Vitis HLS implements channels between the tasks as either PIPO or FIFO buffers, depending on the user's choice:
- For scalars, Vitis HLS will automatically infer FIFOs as the channel type.
- If the parameter (of a producer or consumer) is an array, the user has a choice of
implementing the channel as a PIPO or a FIFO based on the following
- If the data is always accessed in sequential order, the user can choose to implement this memory channel as PIPO/FIFO. Choosing PIPOs comes with the advantage that PIPOs can never deadlock but they require more memory to use. Choosing FIFOs offers the advantage of lesser memory requirements but this comes with the risk of deadlock if the FIFO sizes are not correct.

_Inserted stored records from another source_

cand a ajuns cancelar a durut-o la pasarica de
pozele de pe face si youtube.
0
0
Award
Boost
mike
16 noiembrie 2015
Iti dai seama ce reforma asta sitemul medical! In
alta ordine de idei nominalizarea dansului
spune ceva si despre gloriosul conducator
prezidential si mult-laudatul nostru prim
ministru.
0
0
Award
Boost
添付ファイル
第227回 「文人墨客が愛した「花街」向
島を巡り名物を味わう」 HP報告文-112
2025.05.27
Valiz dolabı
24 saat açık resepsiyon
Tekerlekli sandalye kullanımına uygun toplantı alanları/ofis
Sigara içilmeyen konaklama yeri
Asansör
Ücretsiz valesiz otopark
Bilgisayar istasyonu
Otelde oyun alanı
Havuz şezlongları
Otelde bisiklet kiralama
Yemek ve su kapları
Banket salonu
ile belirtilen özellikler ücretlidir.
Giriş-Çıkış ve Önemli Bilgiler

If the data is accessed in an arbitrary manner, the memory channel must be implemented as a PIPO (with a default size that is twice the size of the original array).Tip: A PIPO ensures that the channel always has the capacity to hold all samples produced in one iteration, without a loss.

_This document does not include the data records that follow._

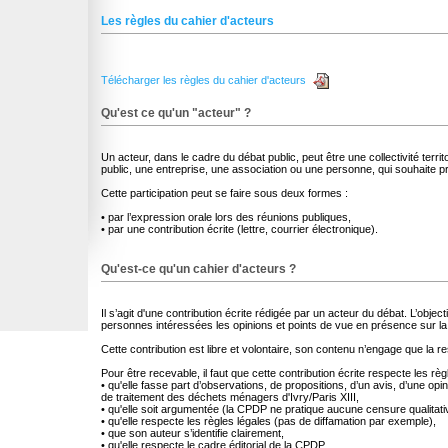
Les règles du cahier d'acteurs
Télécharger les règles du cahier d'acteurs
Qu'est ce qu'un "acteur" ?
Un acteur, dans le cadre du débat public, peut être une collectivité terr
public, une entreprise, une association ou une personne, qui souhaite pr
Cette participation peut se faire sous deux formes :
• par l’expression orale lors des réunions publiques,
• par une contribution écrite (lettre, courrier électronique).
Qu'est-ce qu'un cahier d'acteurs ?
Il s’agit d'une contribution écrite rédigée par un acteur du débat. L’object
personnes intéressées les opinions et points de vue en présence sur l
Cette contribution est libre et volontaire, son contenu n’engage que la r
Pour être recevable, il faut que cette contribution écrite respecte les règ
• qu'elle fasse part d’observations, de propositions, d’un avis, d’une opin
de traitement des déchets ménagers d'Ivry/Paris XIII,
• qu'elle soit argumentée (la CPDP ne pratique aucune censure qualitati
• qu'elle respecte les règles légales (pas de diffamation par exemple),
• que son auteur s’identifie clairement,
• qu'elle respecte le cadre éditorial de la CPDP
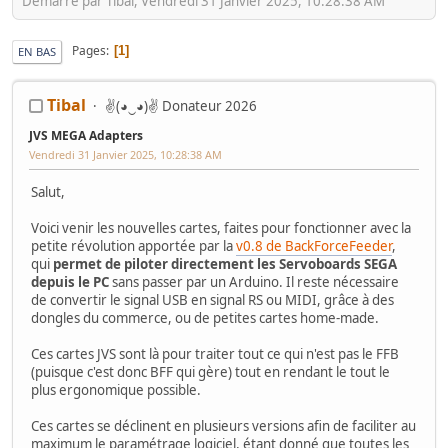
Démarré par Tibal, Vendredi 31 Janvier 2025, 10:28:38 AM
Pages
1
EN BAS
Tibal
✌(◕‿◕)✌ Donateur 2026
JVS MEGA Adapters
Vendredi 31 Janvier 2025, 10:28:38 AM
Salut,
Voici venir les nouvelles cartes, faites pour fonctionner avec la
petite révolution apportée par la
v0.8 de BackForceFeeder
,
qui
permet de piloter directement les Servoboards SEGA
depuis le PC
sans passer par un Arduino. Il reste nécessaire
de convertir le signal USB en signal RS ou MIDI, grâce à des
dongles du commerce, ou de petites cartes home-made.
Ces cartes JVS sont là pour traiter tout ce qui n'est pas le FFB
(puisque c'est donc BFF qui gère) tout en rendant le tout le
plus ergonomique possible.
Ces cartes se déclinent en plusieurs versions afin de faciliter au
maximum le paramétrage logiciel, étant donné que toutes les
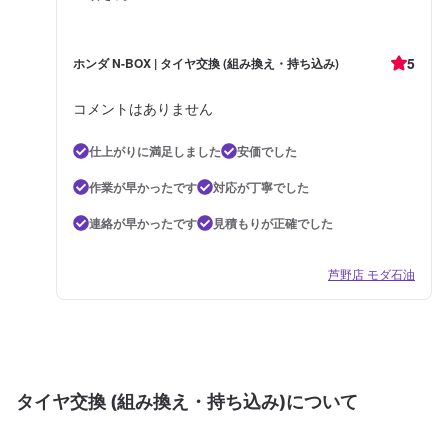
5
ホンダ N-BOX | タイヤ交換 (組み換え・持ち込み)
コメントはありません
仕上がりに満足しました
安価でした
作業が早かったです
対応が丁寧でした
連絡が早かったです
見積もりが正確でした
芦野店 モダ石油
タイヤ交換 (組み換え・持ち込み)について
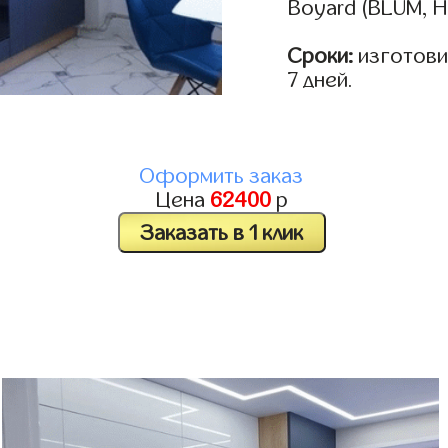
Boyard (BLUM, H
Сроки:
изготовим
7 дней.
Оформить заказ
Цена
62400
р
Заказать в 1 клик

Specifying the size of the FIFO channels overrides the default value that is computed by the tool to attempt to optimize the throughput. If any function in the design can produce or consume samples at a greater rate than the specified size of the FIFO, the FIFOs might become empty (or full). In this case, the design halts operation, because it is unable to read (or write). This might lead to a stalled, deadlock state.
When setting the depth of the FIFOs, AMD recommends initially setting the depth as the maximum number of data values transferred (for example, the size of the array passed between tasks), confirming the design passes C/RTL co-simulation, and then reducing the size of the FIFOs and confirming C/RTL co-simulation still completes without issues. If RTL co-simulation fails, the size of the FIFO is likely too small to prevent stalling or a deadlock situation. The Vitis HLS GUI now supports an automatic way of determining the right FIFO size to use. Additionally, the Vitis HLS IDE can display a histogram of the size of each FIFO/PIPO buffer over time, after RTL co-simulation has been run. This can be useful to help determine the best depth for each buffer.